This novel returns with our hero, the Harvard professor of symbology Robert Langdon. And it starts off with a bang. Robert wakes up in a hospital, and he doesn't remember where he is or what's happened to him. He thinks he's in Massachusetts, but quickly discovers he's in Italy--Florence, to be exact. It appears someone tried to kill him, and he's got the stitches from a near miss with a bullet in the back of his head.
Ok. As a reader, you have absolutely no clue what is going on--you know as much as Robert does, which isn't much.
And then all hell breaks loose. This novel is one long chase through Florence, Venice, and eventually another country (I won't tell you!). And it all takes place over a few days. It's an exhausting journey that Robert begins, aided by Dr. Sienna Brooks--a young English doctor who was working at the hospital the night Robert was brought in unconscious. Robert is desperately trying to remember why he's in Florence, and who the heck is trying to kill him. All he remembers is a woman with silvery hair begging him to "Seek and ye shall find", surrounded by dead bodies. What the kind of hallucination/bad dream is this? And he's also seeing images of this is his mind:
This creepy mask is called a plague mask. Doctors wore it in Venice when the Black Death was killing thousands of people a day in the 1300's. They thought the long beak would keep them from being exposed to the plague.
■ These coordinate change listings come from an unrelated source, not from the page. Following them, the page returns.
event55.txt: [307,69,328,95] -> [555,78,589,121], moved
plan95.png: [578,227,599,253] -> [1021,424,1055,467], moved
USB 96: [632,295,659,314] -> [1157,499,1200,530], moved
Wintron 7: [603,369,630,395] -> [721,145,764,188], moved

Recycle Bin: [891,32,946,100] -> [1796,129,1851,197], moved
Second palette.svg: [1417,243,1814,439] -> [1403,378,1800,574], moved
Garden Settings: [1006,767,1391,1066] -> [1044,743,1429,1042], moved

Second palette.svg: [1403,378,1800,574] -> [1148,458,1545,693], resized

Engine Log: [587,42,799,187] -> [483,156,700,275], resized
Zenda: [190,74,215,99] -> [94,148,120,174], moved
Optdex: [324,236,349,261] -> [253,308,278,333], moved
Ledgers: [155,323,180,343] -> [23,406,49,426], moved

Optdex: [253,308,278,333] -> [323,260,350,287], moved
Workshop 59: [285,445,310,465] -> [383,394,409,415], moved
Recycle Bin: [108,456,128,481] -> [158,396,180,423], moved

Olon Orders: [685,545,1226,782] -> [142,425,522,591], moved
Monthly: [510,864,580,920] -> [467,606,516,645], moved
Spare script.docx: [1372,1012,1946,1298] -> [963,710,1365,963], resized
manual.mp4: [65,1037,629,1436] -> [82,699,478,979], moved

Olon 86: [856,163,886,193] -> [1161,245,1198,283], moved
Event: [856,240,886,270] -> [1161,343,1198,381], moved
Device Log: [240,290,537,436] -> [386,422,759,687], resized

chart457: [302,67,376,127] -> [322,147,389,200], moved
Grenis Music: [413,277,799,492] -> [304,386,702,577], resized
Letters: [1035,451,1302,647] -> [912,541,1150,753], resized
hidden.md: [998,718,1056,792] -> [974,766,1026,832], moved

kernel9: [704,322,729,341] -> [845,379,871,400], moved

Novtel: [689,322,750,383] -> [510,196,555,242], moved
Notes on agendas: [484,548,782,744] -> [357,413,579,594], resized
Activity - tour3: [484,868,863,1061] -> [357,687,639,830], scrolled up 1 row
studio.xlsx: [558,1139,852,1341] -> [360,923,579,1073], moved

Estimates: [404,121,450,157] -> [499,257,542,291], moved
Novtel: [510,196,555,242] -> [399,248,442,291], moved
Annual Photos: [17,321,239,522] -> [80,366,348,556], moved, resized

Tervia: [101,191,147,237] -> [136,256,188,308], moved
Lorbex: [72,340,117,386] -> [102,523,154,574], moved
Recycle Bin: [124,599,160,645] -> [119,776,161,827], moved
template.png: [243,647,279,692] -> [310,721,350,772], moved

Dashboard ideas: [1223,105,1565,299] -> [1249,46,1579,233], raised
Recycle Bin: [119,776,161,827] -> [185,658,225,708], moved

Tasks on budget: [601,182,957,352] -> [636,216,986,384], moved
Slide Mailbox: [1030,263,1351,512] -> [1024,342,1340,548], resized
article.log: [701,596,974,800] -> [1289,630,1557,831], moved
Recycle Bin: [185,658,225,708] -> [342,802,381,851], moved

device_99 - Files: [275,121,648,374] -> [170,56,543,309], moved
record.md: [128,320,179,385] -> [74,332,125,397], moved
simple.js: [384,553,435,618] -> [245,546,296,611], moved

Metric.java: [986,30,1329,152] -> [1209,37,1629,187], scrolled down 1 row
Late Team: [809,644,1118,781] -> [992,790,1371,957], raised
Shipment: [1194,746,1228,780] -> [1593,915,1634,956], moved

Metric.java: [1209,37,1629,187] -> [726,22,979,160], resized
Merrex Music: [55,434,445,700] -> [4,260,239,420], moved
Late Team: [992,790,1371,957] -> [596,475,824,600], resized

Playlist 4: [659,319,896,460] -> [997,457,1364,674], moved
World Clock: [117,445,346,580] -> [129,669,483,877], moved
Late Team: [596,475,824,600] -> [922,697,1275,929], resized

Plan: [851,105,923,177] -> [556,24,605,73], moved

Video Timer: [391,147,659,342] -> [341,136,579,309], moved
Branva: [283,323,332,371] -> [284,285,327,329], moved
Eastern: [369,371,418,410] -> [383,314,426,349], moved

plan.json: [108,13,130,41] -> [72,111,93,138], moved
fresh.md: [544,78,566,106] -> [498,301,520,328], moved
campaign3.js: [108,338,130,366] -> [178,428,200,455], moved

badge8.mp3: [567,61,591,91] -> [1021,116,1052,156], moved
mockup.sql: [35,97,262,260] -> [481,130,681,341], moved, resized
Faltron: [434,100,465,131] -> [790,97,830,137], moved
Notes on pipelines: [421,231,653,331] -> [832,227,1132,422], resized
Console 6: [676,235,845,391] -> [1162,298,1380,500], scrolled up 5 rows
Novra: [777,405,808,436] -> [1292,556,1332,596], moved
All this connects to Dante's Inferno. And Robert Langdon is under a time crunch to put all the pieces together. And he's being chased by a heck of a lot of people. Who is the enemy, and who is trying to help him?
I enjoyed this novel. You get a tour of Florence and Venice and all the important buildings, art, and symbols around both cities. It can be a bit dizzying and distracting, and it makes you want to stop reading and look up photos on the internet. I think for me, the only answer is to actually go to Florence and Venice. You don't have to read Dante's Divine Comedy to understand this novel; it is all explained as you move through the story. The incredible beauty man has created is overshadowed by the incredible evil man has also created; it's up to Robert to stop it before it's unleashed. Can he do it?
Oh, the ending was not what I was expecting. I thought it was pretty darn clever, and left me saying "holy crap!". The ideas Dan Brown brings forth in this novel are certainly relevant in today's world and will have you thinking about population growth and the earth's ability to sustain it. Major themes are nature, science, and evolution--do we ethically use science to progress humanity? And what is the evolution of humanity, anyway? It will be interesting to see if Dan Brown continues his next novel on this theme. I will certainly be reading it!
Rating: 8/10 for a good old thriller based on Dante's Inferno. The descriptions of places and art around Florence and Venice can be a bit dizzying sometimes, but certainly immerses you in the world of this novel. A perfect read for a summer vacation.